#### [Aim of the exercise]
Retype the following lines verbatim, from the first to the last.

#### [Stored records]

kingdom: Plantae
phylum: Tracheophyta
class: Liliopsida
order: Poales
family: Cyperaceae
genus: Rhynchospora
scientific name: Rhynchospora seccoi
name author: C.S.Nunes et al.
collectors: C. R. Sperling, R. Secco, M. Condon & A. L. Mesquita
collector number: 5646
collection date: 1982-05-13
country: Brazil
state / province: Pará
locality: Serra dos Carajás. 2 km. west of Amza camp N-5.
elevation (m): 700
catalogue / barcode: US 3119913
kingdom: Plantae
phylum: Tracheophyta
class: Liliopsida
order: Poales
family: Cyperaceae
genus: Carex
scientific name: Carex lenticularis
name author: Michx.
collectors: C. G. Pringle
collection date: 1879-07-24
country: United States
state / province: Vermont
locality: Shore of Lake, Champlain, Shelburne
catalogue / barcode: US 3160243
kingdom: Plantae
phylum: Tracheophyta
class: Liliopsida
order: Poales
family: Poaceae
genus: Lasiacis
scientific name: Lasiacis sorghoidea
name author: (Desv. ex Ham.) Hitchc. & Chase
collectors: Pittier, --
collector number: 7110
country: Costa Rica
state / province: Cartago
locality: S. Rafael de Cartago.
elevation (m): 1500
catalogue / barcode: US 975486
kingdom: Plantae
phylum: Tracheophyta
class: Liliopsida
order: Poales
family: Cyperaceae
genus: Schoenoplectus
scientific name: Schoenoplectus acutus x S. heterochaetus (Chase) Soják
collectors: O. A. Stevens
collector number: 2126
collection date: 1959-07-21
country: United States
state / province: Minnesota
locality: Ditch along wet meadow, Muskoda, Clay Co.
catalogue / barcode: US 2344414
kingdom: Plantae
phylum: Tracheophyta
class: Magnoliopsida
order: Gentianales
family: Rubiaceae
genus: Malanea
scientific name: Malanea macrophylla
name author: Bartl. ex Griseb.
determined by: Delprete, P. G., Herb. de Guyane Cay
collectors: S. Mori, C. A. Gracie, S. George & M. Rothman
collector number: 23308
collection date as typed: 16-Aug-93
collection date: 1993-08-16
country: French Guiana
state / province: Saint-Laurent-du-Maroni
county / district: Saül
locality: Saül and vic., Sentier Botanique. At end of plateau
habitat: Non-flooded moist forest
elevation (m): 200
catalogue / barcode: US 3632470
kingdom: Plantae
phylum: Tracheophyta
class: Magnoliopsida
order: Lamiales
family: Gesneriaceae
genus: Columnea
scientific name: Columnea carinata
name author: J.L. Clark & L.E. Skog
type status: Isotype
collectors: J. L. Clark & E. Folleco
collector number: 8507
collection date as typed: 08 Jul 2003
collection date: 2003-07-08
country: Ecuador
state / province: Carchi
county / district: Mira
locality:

#### [Response to this exercise]
kingdom: Plantae
phylum: Tracheophyta
class: Liliopsida
order: Poales
family: Cyperaceae
genus: Rhynchospora
scientific name: Rhynchospora seccoi
name author: C.S.Nunes et al.
collectors: C. R. Sperling, R. Secco, M. Condon & A. L. Mesquita
collector number: 5646
collection date: 1982-05-13
country: Brazil
state / province: Pará
locality: Serra dos Carajás. 2 km. west of Amza camp N-5.
elevation (m): 700
catalogue / barcode: US 3119913
kingdom: Plantae
phylum: Tracheophyta
class: Liliopsida
order: Poales
family: Cyperaceae
genus: Carex
scientific name: Carex lenticularis
name author: Michx.
collectors: C. G. Pringle
collection date: 1879-07-24
country: United States
state / province: Vermont
locality: Shore of Lake, Champlain, Shelburne
catalogue / barcode: US 3160243
kingdom: Plantae
phylum: Tracheophyta
class: Liliopsida
order: Poales
family: Poaceae
genus: Lasiacis
scientific name: Lasiacis sorghoidea
name author: (Desv. ex Ham.) Hitchc. & Chase
collectors: Pittier, --
collector number: 7110
country: Costa Rica
state / province: Cartago
locality: S. Rafael de Cartago.
elevation (m): 1500
catalogue / barcode: US 975486
kingdom: Plantae
phylum: Tracheophyta
class: Liliopsida
order: Poales
family: Cyperaceae
genus: Schoenoplectus
scientific name: Schoenoplectus acutus x S. heterochaetus (Chase) Soják
collectors: O. A. Stevens
collector number: 2126
collection date: 1959-07-21
country: United States
state / province: Minnesota
locality: Ditch along wet meadow, Muskoda, Clay Co.
catalogue / barcode: US 2344414
kingdom: Plantae
phylum: Tracheophyta
class: Magnoliopsida
order: Gentianales
family: Rubiaceae
genus: Malanea
scientific name: Malanea macrophylla
name author: Bartl. ex Griseb.
determined by: Delprete, P. G., Herb. de Guyane Cay
collectors: S. Mori, C. A. Gracie, S. George & M. Rothman
collector number: 23308
collection date as typed: 16-Aug-93
collection date: 1993-08-16
country: French Guiana
state / province: Saint-Laurent-du-Maroni
county / district: Saül
locality: Saül and vic., Sentier Botanique. At end of plateau
habitat: Non-flooded moist forest
elevation (m): 200
catalogue / barcode: US 3632470
kingdom: Plantae
phylum: Tracheophyta
class: Magnoliopsida
order: Lamiales
family: Gesneriaceae
genus: Columnea
scientific name: Columnea carinata
name author: J.L. Clark & L.E. Skog
type status: Isotype
collectors: J. L. Clark & E. Folleco
collector number: 8507
collection date as typed: 08 Jul 2003
collection date: 2003-07-08
country: Ecuador
state / province: Carchi
county / district: Mira
locality:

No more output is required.